Face aux crises, la FAO prône une révolution technologique arabo-africaine pour la sécurité alimentaire
Face aux crises qui s’enchaînent conflits, stress hydrique, flambée des prix , le représentant de la FAO pour l’Afrique du Nord appelle à un sursaut collectif. Lors d’une conférence tenue en Tunisie, il a insisté sur la nécessité d’un bond technologique et d’une complémentarité régionale pour sauver les systèmes alimentaires.
C’est une urgence à la fois climatique et économique que Nabil Assaf, responsable de l’Organisation des Nations Unies pour l’alimentation et l’agriculture en Tunisie (FAO Tunisie), a mise en avant en marge de la Conférence arabo-africaine sur les systèmes alimentaires et les industries manufacturières. Cet événement, coorganisé par l’Union arabe des industries alimentaires et le gouvernement tunisien – via le ministère de l’Agriculture, des Ressources hydrauliques et de la Pêche –, a réuni plusieurs institutions onusiennes et régionales dédiées au développement. Selon M. Assaf, il est impératif de se consacrer sans délai à la sécurité alimentaire à l’échelle africaine.
L’alerte est au maximum sur le front alimentaire mondial. Le coordinateur de la FAO pour l’Afrique du Nord a livré un constat sans compromis : nourrir la planète est devenu un défi colossal. Avec la hausse des prix et la détérioration du pouvoir d’achat, des millions de personnes n’ont plus facilement accès à une nourriture saine. Pour inverser la tendance, l’ONU prône une réponse collective et interconnectée, fondée sur une solidarité accrue entre les pays arabes et africains.
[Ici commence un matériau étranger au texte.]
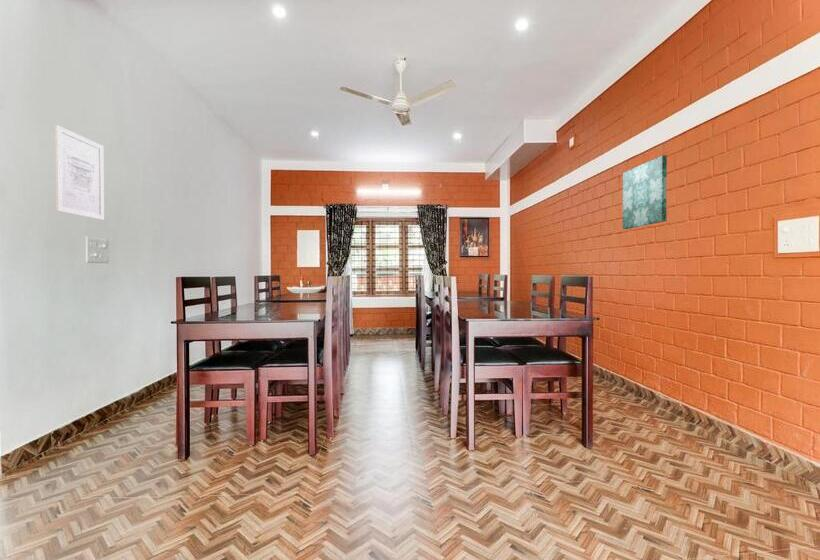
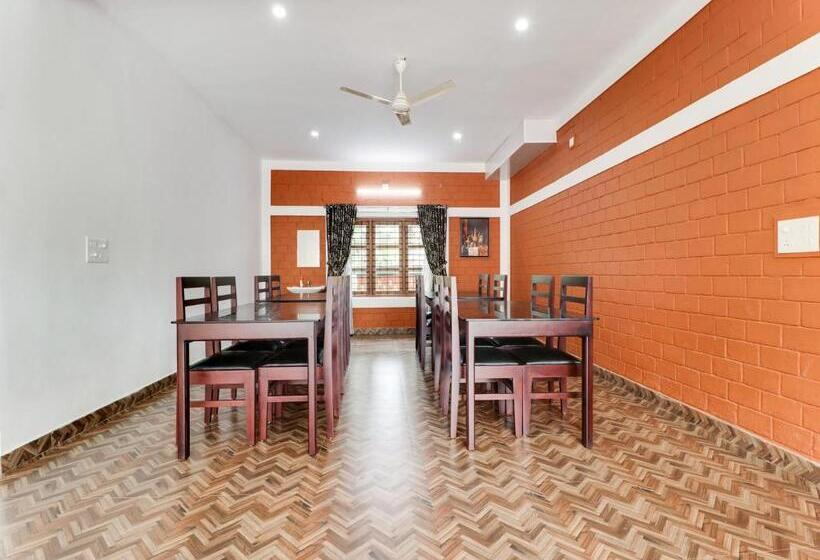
- wall art [55,124,105,221]
- wall art [622,154,668,230]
Des obstacles structurels à lever
Guerres, conflits armés, ruptures des chaînes d’approvisionnement, sécheresses récurrentes et pénurie d’eau : les systèmes agricoles subissent une crise multisectorielle majeure qui pèse directement sur la production. Selon le représentant de la FAO, le retard technologique dans la production et la transformation constitue l’un des principaux freins. D’où l’urgence d’une modernisation immédiate. « Accélérer la transition numérique et technique est désormais le seul moyen de doper la productivité tout en protégeant efficacement les cultures des aléas climatiques », a déclaré M. Assaf.
Pour construire des systèmes alimentaires résilients, Nabil Assaf propose une feuille de route articulée autour de leviers humains et financiers essentiels. « Il s’agit d’abord de séduire la jeunesse en transformant la terre en un secteur moderne, rentable et innovant capable d’attirer les jeunes talents. Parallèlement, il est crucial d’assainir le climat des affaires pour rassurer les banques, les investisseurs et les bailleurs de fonds internationaux afin de sécuriser les financements. Enfin, l’autonomisation des femmes doit être une priorité absolue en leur facilitant l’accès aux crédits et en les intégrant pleinement à tous les maillons de la chaîne de valeur, de la récolte jusqu’au stockage », a-t-il souligné.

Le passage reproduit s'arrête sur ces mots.